- [Task prompt]
Can you reproduce every line of the following records word for word?
* Begin Provided records *
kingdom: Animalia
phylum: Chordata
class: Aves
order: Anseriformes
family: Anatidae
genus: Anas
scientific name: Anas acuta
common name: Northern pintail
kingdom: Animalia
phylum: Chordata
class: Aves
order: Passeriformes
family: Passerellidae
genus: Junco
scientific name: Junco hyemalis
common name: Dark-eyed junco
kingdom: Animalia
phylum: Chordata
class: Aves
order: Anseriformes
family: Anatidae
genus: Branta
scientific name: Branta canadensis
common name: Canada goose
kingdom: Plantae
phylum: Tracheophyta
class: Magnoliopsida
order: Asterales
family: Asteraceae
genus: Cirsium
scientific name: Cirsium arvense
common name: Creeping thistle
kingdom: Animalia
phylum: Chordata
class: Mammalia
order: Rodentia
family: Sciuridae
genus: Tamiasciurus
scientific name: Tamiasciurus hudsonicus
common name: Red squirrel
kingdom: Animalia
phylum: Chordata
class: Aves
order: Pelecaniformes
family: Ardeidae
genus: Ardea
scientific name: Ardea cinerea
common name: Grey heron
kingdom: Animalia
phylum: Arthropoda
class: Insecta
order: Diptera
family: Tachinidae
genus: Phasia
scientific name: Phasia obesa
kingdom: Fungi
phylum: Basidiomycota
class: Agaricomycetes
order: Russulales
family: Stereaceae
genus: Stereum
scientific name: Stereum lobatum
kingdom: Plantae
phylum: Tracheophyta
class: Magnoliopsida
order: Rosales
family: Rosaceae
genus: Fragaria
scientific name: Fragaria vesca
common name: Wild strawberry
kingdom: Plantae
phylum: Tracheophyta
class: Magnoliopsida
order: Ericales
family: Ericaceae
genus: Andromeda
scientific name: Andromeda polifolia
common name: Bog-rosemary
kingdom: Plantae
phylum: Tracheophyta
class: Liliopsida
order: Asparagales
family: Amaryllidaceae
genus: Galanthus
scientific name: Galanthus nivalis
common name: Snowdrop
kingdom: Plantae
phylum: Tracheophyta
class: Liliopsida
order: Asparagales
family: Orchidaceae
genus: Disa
* End Provided records *
- [Complete answer]
kingdom: Animalia
phylum: Chordata
class: Aves
order: Anseriformes
family: Anatidae
genus: Anas
scientific name: Anas acuta
common name: Northern pintail
kingdom: Animalia
phylum: Chordata
class: Aves
order: Passeriformes
family: Passerellidae
genus: Junco
scientific name: Junco hyemalis
common name: Dark-eyed junco
kingdom: Animalia
phylum: Chordata
class: Aves
order: Anseriformes
family: Anatidae
genus: Branta
scientific name: Branta canadensis
common name: Canada goose
kingdom: Plantae
phylum: Tracheophyta
class: Magnoliopsida
order: Asterales
family: Asteraceae
genus: Cirsium
scientific name: Cirsium arvense
common name: Creeping thistle
kingdom: Animalia
phylum: Chordata
class: Mammalia
order: Rodentia
family: Sciuridae
genus: Tamiasciurus
scientific name: Tamiasciurus hudsonicus
common name: Red squirrel
kingdom: Animalia
phylum: Chordata
class: Aves
order: Pelecaniformes
family: Ardeidae
genus: Ardea
scientific name: Ardea cinerea
common name: Grey heron
kingdom: Animalia
phylum: Arthropoda
class: Insecta
order: Diptera
family: Tachinidae
genus: Phasia
scientific name: Phasia obesa
kingdom: Fungi
phylum: Basidiomycota
class: Agaricomycetes
order: Russulales
family: Stereaceae
genus: Stereum
scientific name: Stereum lobatum
kingdom: Plantae
phylum: Tracheophyta
class: Magnoliopsida
order: Rosales
family: Rosaceae
genus: Fragaria
scientific name: Fragaria vesca
common name: Wild strawberry
kingdom: Plantae
phylum: Tracheophyta
class: Magnoliopsida
order: Ericales
family: Ericaceae
genus: Andromeda
scientific name: Andromeda polifolia
common name: Bog-rosemary
kingdom: Plantae
phylum: Tracheophyta
class: Liliopsida
order: Asparagales
family: Amaryllidaceae
genus: Galanthus
scientific name: Galanthus nivalis
common name: Snowdrop
kingdom: Plantae
phylum: Tracheophyta
class: Liliopsida
order: Asparagales
family: Orchidaceae
genus: Disa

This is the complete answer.